Kütüphanemin ilk eserleri tabi ki klasikler ve Türk Edebiyatı olacak. Hem okuması kolay, hem zevkli, sevdiğim yazarlardan başladım işe. En son Peyami Safa'nın sitede bulabildiğim kitaplarını getirttim. "Sözde Kızlar" isimli ince romanını çantamda taşıyorum. Bulduğum her fırsatta çıkarıp okuyorum. Gençler için fazlaca sayıda Arapça-Farsça kelime var. Ancak arkada bunlar için bir sözlük oluşturmuşlar.

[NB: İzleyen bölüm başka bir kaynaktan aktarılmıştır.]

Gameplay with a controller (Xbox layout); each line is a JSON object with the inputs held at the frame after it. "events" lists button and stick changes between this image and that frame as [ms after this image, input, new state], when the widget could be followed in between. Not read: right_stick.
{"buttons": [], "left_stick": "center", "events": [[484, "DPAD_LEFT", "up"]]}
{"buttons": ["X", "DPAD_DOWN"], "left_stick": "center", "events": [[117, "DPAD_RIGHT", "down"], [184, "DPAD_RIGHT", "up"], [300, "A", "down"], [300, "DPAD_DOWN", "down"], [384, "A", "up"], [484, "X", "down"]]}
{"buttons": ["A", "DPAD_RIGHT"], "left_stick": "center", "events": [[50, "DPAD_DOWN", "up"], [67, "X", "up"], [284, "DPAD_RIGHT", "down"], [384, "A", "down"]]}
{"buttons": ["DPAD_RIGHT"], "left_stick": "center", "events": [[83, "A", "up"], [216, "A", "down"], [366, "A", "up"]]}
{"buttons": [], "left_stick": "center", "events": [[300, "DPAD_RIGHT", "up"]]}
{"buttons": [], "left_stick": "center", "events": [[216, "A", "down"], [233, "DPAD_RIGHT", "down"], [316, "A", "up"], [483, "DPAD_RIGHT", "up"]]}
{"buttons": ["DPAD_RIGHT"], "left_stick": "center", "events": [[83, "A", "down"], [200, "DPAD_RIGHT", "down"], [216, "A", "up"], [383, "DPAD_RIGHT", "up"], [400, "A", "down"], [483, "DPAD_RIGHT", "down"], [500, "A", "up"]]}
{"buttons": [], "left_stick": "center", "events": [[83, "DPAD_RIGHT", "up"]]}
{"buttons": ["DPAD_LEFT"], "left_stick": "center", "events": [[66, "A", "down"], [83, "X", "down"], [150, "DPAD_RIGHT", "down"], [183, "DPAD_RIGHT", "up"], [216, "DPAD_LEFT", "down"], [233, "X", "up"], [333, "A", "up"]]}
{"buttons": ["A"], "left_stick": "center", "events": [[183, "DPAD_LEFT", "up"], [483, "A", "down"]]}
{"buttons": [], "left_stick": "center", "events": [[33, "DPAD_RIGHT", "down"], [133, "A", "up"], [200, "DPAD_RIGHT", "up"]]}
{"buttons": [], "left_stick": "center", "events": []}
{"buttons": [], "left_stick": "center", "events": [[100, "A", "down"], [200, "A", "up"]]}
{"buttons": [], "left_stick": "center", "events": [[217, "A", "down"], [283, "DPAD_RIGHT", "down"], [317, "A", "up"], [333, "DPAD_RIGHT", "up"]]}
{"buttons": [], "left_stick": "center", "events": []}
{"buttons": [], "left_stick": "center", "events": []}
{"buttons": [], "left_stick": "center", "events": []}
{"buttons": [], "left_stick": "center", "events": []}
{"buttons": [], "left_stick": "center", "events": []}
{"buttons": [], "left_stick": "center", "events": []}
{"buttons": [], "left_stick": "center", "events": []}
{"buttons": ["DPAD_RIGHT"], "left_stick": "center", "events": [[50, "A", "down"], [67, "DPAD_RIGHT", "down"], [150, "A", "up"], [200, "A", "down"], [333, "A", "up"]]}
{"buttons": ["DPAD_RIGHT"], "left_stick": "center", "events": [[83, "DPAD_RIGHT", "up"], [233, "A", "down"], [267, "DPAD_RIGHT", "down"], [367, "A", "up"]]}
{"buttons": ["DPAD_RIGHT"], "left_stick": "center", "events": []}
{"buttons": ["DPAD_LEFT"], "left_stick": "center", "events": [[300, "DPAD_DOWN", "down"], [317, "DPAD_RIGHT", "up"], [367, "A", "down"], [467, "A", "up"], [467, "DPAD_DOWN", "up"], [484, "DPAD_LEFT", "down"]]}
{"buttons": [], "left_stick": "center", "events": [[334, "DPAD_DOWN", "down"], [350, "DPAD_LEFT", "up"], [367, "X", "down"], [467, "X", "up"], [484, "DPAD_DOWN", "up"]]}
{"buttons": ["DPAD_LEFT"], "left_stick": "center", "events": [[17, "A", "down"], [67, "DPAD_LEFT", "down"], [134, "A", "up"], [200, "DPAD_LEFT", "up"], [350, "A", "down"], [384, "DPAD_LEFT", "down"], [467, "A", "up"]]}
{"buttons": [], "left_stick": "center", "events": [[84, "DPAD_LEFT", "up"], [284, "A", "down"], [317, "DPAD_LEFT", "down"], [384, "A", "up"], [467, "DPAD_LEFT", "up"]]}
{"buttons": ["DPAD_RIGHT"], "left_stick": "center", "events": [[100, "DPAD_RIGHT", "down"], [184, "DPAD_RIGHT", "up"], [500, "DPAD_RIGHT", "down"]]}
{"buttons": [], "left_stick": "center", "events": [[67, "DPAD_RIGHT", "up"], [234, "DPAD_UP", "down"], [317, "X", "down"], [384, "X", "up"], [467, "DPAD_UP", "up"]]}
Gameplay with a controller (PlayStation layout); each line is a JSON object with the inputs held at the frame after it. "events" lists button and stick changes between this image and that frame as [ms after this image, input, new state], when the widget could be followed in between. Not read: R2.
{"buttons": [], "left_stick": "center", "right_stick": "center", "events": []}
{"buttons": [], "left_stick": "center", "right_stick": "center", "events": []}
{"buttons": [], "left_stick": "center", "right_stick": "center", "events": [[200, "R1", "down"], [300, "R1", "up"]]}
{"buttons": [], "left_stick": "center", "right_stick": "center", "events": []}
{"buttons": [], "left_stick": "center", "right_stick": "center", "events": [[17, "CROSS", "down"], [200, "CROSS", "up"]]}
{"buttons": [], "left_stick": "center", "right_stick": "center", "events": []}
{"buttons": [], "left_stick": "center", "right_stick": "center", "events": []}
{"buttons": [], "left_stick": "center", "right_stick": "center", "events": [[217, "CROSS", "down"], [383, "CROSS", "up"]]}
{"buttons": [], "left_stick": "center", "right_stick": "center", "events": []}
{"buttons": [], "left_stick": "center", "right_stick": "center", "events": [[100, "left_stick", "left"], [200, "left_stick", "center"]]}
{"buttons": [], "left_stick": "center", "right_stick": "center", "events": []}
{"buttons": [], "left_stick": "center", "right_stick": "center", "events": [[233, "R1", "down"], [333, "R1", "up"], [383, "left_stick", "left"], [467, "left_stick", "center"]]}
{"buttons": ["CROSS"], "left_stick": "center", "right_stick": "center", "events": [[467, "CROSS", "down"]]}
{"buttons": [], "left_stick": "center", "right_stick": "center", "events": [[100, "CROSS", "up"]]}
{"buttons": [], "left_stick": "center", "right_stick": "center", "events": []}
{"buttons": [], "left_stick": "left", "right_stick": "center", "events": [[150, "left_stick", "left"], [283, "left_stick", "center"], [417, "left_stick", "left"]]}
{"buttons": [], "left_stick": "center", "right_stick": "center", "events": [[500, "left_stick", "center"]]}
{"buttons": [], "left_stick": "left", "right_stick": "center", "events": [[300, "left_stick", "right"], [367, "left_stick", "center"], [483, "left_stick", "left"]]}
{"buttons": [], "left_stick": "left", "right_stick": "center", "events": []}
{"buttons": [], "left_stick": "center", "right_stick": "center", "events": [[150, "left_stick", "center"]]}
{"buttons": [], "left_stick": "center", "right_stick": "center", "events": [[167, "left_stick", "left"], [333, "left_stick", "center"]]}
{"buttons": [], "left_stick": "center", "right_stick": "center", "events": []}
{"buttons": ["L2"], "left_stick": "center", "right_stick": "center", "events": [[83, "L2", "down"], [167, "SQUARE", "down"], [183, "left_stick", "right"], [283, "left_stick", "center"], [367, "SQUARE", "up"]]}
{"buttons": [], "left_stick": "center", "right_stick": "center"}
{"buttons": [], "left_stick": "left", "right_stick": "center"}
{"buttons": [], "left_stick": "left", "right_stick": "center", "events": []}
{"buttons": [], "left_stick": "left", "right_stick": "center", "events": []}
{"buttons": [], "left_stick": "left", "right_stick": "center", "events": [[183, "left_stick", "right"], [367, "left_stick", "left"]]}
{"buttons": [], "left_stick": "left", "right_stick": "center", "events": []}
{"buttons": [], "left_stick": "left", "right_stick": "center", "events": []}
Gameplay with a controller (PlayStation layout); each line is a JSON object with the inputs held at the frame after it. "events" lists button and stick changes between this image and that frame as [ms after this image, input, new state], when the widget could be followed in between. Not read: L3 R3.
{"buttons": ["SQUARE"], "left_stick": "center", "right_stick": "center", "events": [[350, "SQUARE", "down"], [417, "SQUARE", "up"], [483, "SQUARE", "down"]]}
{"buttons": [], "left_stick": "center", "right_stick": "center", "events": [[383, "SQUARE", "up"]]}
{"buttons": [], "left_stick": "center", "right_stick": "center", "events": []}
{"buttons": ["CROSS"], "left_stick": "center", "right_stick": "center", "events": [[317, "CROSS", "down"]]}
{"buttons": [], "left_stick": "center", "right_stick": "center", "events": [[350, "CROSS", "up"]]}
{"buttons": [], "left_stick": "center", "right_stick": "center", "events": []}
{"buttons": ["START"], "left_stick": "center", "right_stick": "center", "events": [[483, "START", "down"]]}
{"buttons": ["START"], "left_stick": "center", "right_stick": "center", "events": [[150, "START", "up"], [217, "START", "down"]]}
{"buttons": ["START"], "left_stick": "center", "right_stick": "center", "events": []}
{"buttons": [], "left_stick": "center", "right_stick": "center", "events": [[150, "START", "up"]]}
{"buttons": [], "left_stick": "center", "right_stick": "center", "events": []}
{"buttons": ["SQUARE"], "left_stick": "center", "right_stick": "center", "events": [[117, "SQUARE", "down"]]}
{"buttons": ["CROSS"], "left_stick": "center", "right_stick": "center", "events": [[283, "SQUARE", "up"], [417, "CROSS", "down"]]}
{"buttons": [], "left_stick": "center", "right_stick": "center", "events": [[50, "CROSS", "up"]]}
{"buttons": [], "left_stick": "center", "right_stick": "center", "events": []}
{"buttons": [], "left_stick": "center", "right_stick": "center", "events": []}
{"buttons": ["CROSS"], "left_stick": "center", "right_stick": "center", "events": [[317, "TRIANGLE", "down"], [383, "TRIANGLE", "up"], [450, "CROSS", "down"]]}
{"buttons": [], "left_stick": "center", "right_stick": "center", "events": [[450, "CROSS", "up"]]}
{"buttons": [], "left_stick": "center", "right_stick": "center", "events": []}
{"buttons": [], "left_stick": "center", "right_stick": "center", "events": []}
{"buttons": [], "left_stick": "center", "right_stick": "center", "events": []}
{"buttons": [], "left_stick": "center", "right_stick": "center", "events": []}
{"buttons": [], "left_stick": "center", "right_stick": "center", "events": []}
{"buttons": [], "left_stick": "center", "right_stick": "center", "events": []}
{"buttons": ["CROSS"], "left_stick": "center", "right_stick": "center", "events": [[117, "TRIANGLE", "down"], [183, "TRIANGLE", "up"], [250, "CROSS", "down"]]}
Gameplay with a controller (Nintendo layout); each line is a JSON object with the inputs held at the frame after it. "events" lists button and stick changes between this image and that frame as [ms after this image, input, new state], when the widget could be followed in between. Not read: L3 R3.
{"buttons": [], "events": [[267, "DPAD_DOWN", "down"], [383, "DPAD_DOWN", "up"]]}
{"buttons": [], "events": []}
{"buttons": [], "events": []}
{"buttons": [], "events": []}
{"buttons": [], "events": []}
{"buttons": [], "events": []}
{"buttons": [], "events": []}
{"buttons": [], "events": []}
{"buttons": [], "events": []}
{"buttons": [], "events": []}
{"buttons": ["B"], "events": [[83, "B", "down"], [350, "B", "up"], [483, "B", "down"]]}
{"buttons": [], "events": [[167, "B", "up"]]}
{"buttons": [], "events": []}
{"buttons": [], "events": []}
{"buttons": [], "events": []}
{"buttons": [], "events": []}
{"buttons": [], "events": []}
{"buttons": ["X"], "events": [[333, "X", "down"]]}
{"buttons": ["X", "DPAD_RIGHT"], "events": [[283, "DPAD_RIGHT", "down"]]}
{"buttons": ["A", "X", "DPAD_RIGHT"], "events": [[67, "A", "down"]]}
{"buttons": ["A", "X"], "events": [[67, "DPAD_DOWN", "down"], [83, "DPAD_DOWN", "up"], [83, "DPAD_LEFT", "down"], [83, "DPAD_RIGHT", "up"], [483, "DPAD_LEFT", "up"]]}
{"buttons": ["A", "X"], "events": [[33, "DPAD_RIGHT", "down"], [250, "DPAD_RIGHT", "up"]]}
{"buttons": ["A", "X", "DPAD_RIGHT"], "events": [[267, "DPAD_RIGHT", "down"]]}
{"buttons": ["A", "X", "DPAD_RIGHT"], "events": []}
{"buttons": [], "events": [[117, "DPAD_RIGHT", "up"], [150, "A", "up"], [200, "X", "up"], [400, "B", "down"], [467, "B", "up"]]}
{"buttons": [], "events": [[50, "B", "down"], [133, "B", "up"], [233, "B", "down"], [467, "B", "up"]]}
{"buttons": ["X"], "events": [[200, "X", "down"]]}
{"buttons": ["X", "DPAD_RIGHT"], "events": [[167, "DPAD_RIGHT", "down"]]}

Size kitaptan birkaç satır yazmak istiyorum. Genç adam arkadaş toplantısına geç kalır. İşgal günleri.. Genç adam ve genç kadın daha tanışmadan harbe dair bir süre hararetle konuşurlar. Evin annesi ve delikanlı arasındaki konuşmayı kitaptan aktarıyorum:

Nadir'le Mebrure'nin bu hususi görüşmelerine Nazmiye Hanım dikkat etmişti. İki gencin yanına yaklaşarak her ikisine de dedi ki:
-Tanışıyor musunuz?
Nadir iskemlesinden doğrularak canlandı:
-Bu saadete hazırlanıyorum.

Ne kadar zarif değil mi? Genç adam, genç kızla henüz tanışmamış, tanıştırılmamış. Daha kitabın üçte birlik kısmındayım. Bu gençlerin birbirine aşık olup olmadığını bilmiyorum, yeni bir delikanlı daha çıktı ortaya, kız ona da aşık olabilir diye düşünüyorum. Yani yukardaki bölümde bahsedilen genç kıza yıldırım hızıyla aşık değil. Birbirleri için iki yabancılar. Ama bu tanışma onun için bir saadet ve " bu saadete hazırlanıyorum" diyor. Zerafetin en üst noktaları.

Peki biz nasıl ve ne ara, şimdiki kaba-saba, hart-hurt, höt-zöt insanlar olduk acaba? Evimizin önündeki bahçe çitine tüneyen, çite ilişen, birbiriyle burada didişen, el kol şakaları, saygısız konuşmalar yapan çiftler; arkadaş olduklarını sanan ama birbirlerinin ruh celladı olan, öğrenci kılıklı, eşkiya delikanlılar; sigara içmeyi, yerlere okkalı bir tükürüğü falso verdirerek üfürmeyi, burnu kıvrık ve illaki sivri ayakkabı giymeyi ve bu ayakkabının ardını ezmeyi, racon kesmeyi, adam olmak zanneden yeni yetmeler; yukardaki parağraftaki gibi konuşan bir neslin evlatları olamazlar değil mi? Kim bu kayıp çocuklar Allah aşkına? Kim?